The success of AI will depend on validated public data sets

December 09, 2019
by John W. Mitchell, Senior Correspondent
A panel presentation last Sunday at RSNA offered insights on how to access and assemble publicly available data sets for use in generating AI algorithms. The group also touched on points of caution around bias, validation, reference diagnosis, sample size, and other variables that can skew data to the deterrence of good AI development.

John Freymann, informatics manager at the National Cancer Institute, discussed The Cancer Imaging Archive (TCIA), which hosts and de-identifies more than 100 data set sources for use by researchers. He reviewed new data sets, including data generated by NCI/NIH grants, challenge competitions, and publication data sharing requests.

“More and more data sets are being built for AI performance,” Freymann told the audience.

TCIA has more than 15,000 active users per month, and nearly 900 peer-reviewed articles have been published based on TCIA. The data sets are widely used, said Freymann, because of their permissive Creative Commons licensing agreements. He also praised the increasing number of challenge competitions with curation from radiologists as valuable sources of new data for AI applications.

The second speaker, Dr. Laura Coombs, vice president of data science and informatics at the American College of Radiology, touched on the process and changes of several data quality areas. These included anonymization of data (removing individual patient information), ground truth (the reliability of data collected on-site), and federation (bringing the algorithm to the data securely rather than exporting data for development and exposing it to security risks).

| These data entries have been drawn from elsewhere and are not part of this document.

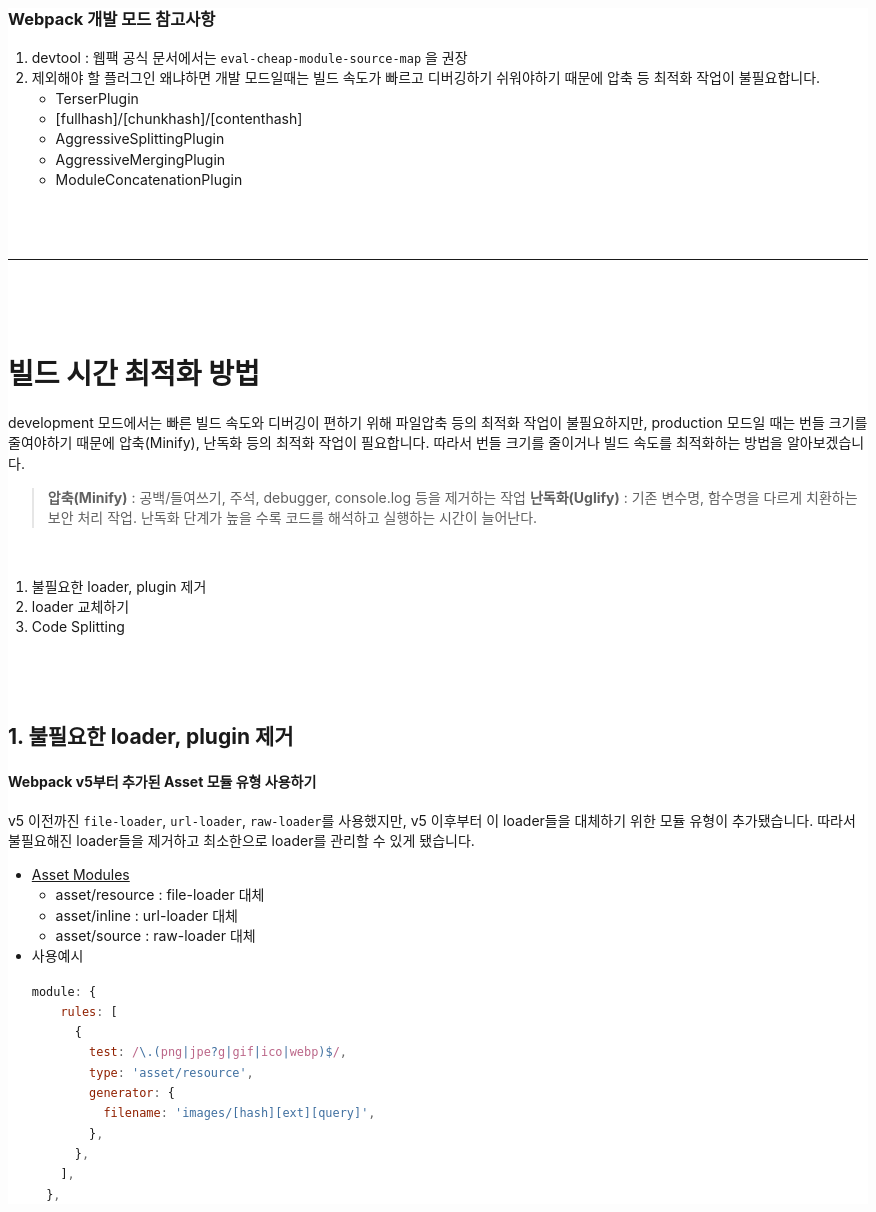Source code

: ### Webpack 개발 모드 참고사항

1. devtool : 웹팩 공식 문서에서는 `eval-cheap-module-source-map` 을 권장
2. 제외해야 할 플러그인
   왜냐하면 개발 모드일때는 빌드 속도가 빠르고 디버깅하기 쉬워야하기 때문에 압축 등 최적화 작업이 불필요합니다.
   - TerserPlugin
   - [fullhash]/[chunkhash]/[contenthash]
   - AggressiveSplittingPlugin
   - AggressiveMergingPlugin
   - ModuleConcatenationPlugin

<br /><br />

---

<br /><br />

# 빌드 시간 최적화 방법

development 모드에서는 빠른 빌드 속도와 디버깅이 편하기 위해 파일압축 등의 최적화 작업이 불필요하지만, production 모드일 때는 번들 크기를 줄여야하기 때문에 압축(Minify), 난독화 등의 최적화 작업이 필요합니다. 따라서 번들 크기를 줄이거나 빌드 속도를 최적화하는 방법을 알아보겠습니다.
<br />

> **압축(Minify)**
> : 공백/들여쓰기, 주석, debugger, console.log 등을 제거하는 작업
> **난독화(Uglify)**
> : 기존 변수명, 함수명을 다르게 치환하는 보안 처리 작업. 난독화 단계가 높을 수록 코드를 해석하고 실행하는 시간이 늘어난다.

 <br />

1. 불필요한 loader, plugin 제거
2. loader 교체하기
3. Code Splitting

<br /><br />

## 1. 불필요한 loader, plugin 제거

#### Webpack v5부터 추가된 Asset 모듈 유형 사용하기

v5 이전까진 `file-loader`, `url-loader`, `raw-loader`를 사용했지만, v5 이후부터 이 loader들을 대체하기 위한 모듈 유형이 추가됐습니다. 따라서 불필요해진 loader들을 제거하고 최소한으로 loader를 관리할 수 있게 됐습니다.

- [Asset Modules](https://webpack.kr/guides/asset-modules/)
  - asset/resource : file-loader 대체
  - asset/inline : url-loader 대체
  - asset/source : raw-loader 대체
- 사용예시
  ```js
  module: {
      rules: [
        {
          test: /\.(png|jpe?g|gif|ico|webp)$/,
          type: 'asset/resource',
          generator: {
            filename: 'images/[hash][ext][query]',
          },
        },
      ],
    },
  ```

Dr. Jayashree Kalpathy-Cramer, director of QTIM Lab at the Center for Machine Learning, MGH & BWH Center of Clinical Data Science, made a case for the expansion of public data sets by citing several points:

– There is, arguably, a reproducibility crisis in research.
– Very few publications have been validated using external data sets.
– Multi-institutional data sets are needed to build (validate) robust AI tools.
– Radiomics and learning methods can be "brittle", in that performance degrades when applied to data sets other than what the in-house program used to machine learn.
– Models built on limited internal databases can encode and propagate historic biases.

She added that building robust machine learning models requires large volumes of well-annotated data sets, and public data sets can improve reproducibility. However, the annotations need to be built into the models using common standards, as human annotations can be biased.

Dr. George Shih, associate vice chair for informatics at Weill Cornell Medicine Radiology, noted there is a shortage of physicians worldwide, and lifesaving medical exams go unread as a result. AI, Shih said, is transforming medicine. He characterized the current AI imaging environment as an academic and industry gold rush measured by AI interest, sessions, and competitions.

Data and privacy concerns related to AI data sharing need to be top of mind, as well as rooting out data bias, which Shih said is prevalent in data sets. He noted that healthcare systems worry about the legal risk of sharing data, and some even consider not sharing to be a competitive advantage. He cited the federated learning model where an algorithm in development is brought to the data set in-house, rather than shipping data to an external AI developer.

Another panel member, Dr. Laila Poisson, biostatistician at Henry Ford Health System, noted that it’s always best to design a data study with the end in mind. She cited 22 Transparent Reporting of a multivariable prediction model for Individual Prognosis Or Diagnosis (TRIPOD) factors. TRIPOD will improve reporting for studies developing, validating, or updating a prediction model. AI developers also need to consider if the algorithm can work under both ideal and unusual conditions.

The final speaker, Dr. Arie Meir, product manager for Google Cloud Healthcare and Life Sciences, reviewed the company’s effort to pioneer de-identification (de-ID) methods to remove patient identifiers. The goal, he maintained, is a meaningful balance between the raw data and full deletion.

For example, if a patient texts a primary care doctor with a complaint of fever and includes her phone number and Social Security Number (SSN), the only number to be de-identified is the SSN — not her phone number and temperature. The algorithm allows the phone number to show so that the clinician can call the patient at their request, but blocks the SSN in case the message gets intercepted or hacked.

Imaging, he said, has similar challenges in what info needs to be de-identified to be useful. He cited Google's work with a large veterinary company that used an AI algorithm to organize a 90-second image sequence for its animal radiologists. The platform saved over 1 million dollars annually in staff time and improved work satisfaction.